* [WHAT THE TASK REQUIRES]
Starting at the line that contains "- notepad [133,403,223,442]", write out every line through the end of the records exactly as it stands, and leave out all pictures.

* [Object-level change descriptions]
-*-*-
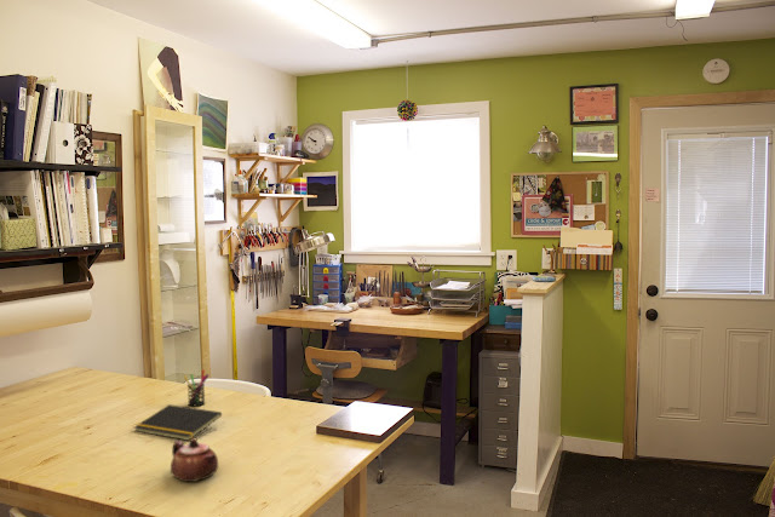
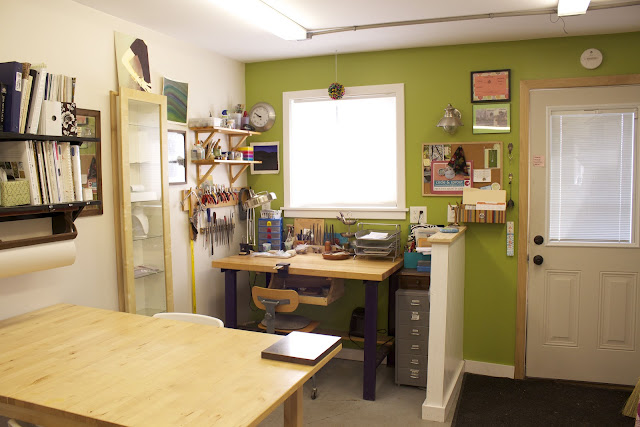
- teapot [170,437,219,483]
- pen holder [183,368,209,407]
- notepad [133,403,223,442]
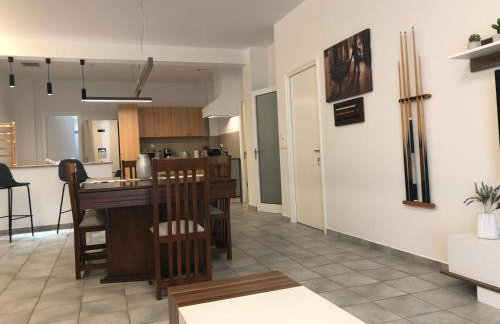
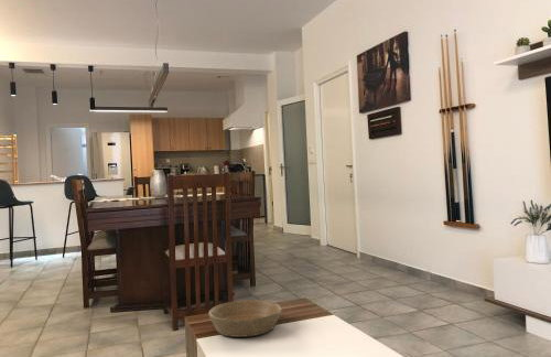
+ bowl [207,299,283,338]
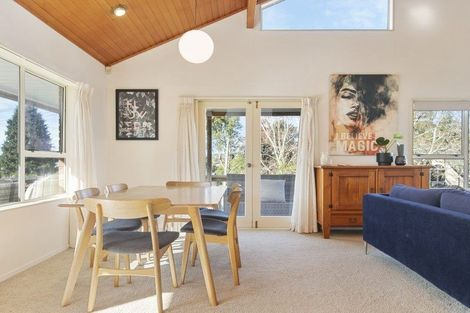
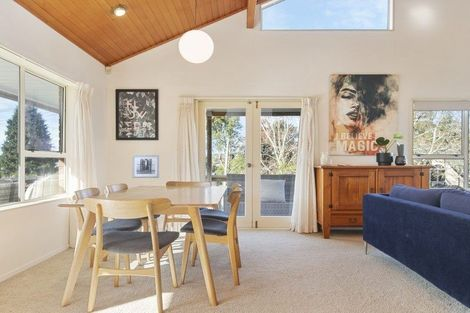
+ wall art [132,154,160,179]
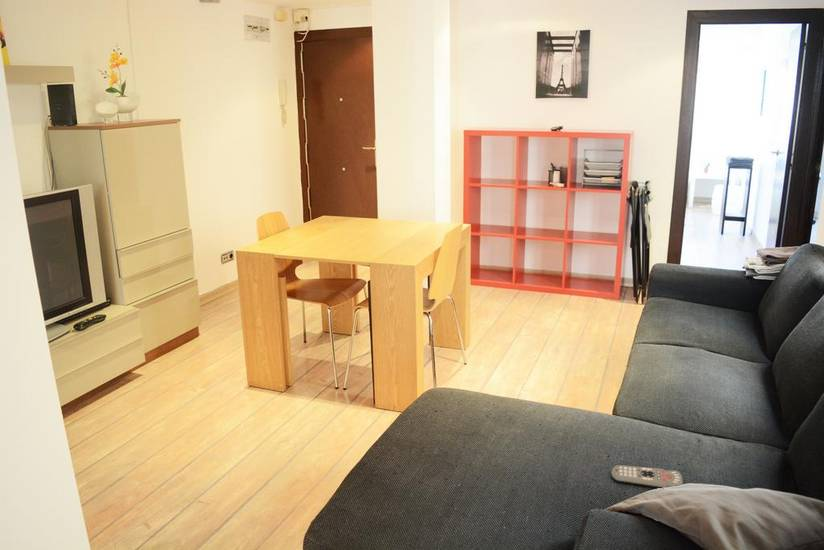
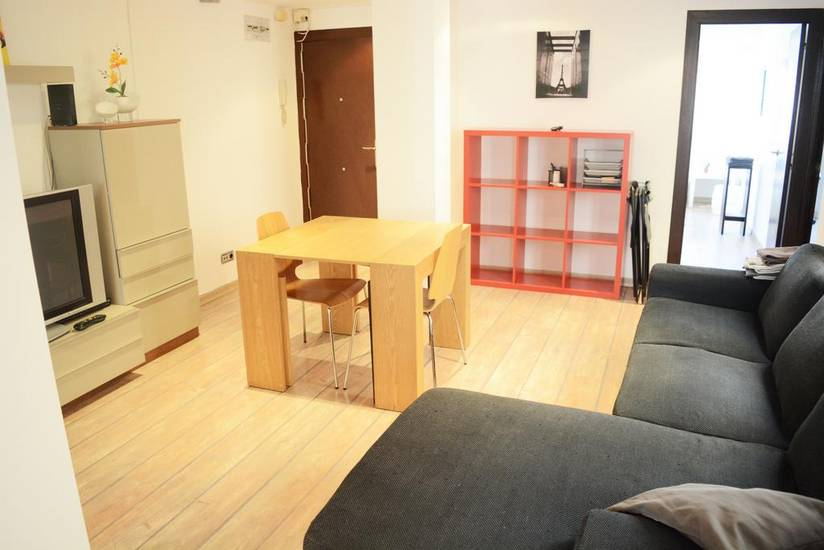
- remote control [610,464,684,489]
-*-*-
* [RESULT BELOW]
- notepad [133,403,223,442]
+ bowl [207,299,283,338]
+ wall art [132,154,160,179]
- remote control [610,464,684,489]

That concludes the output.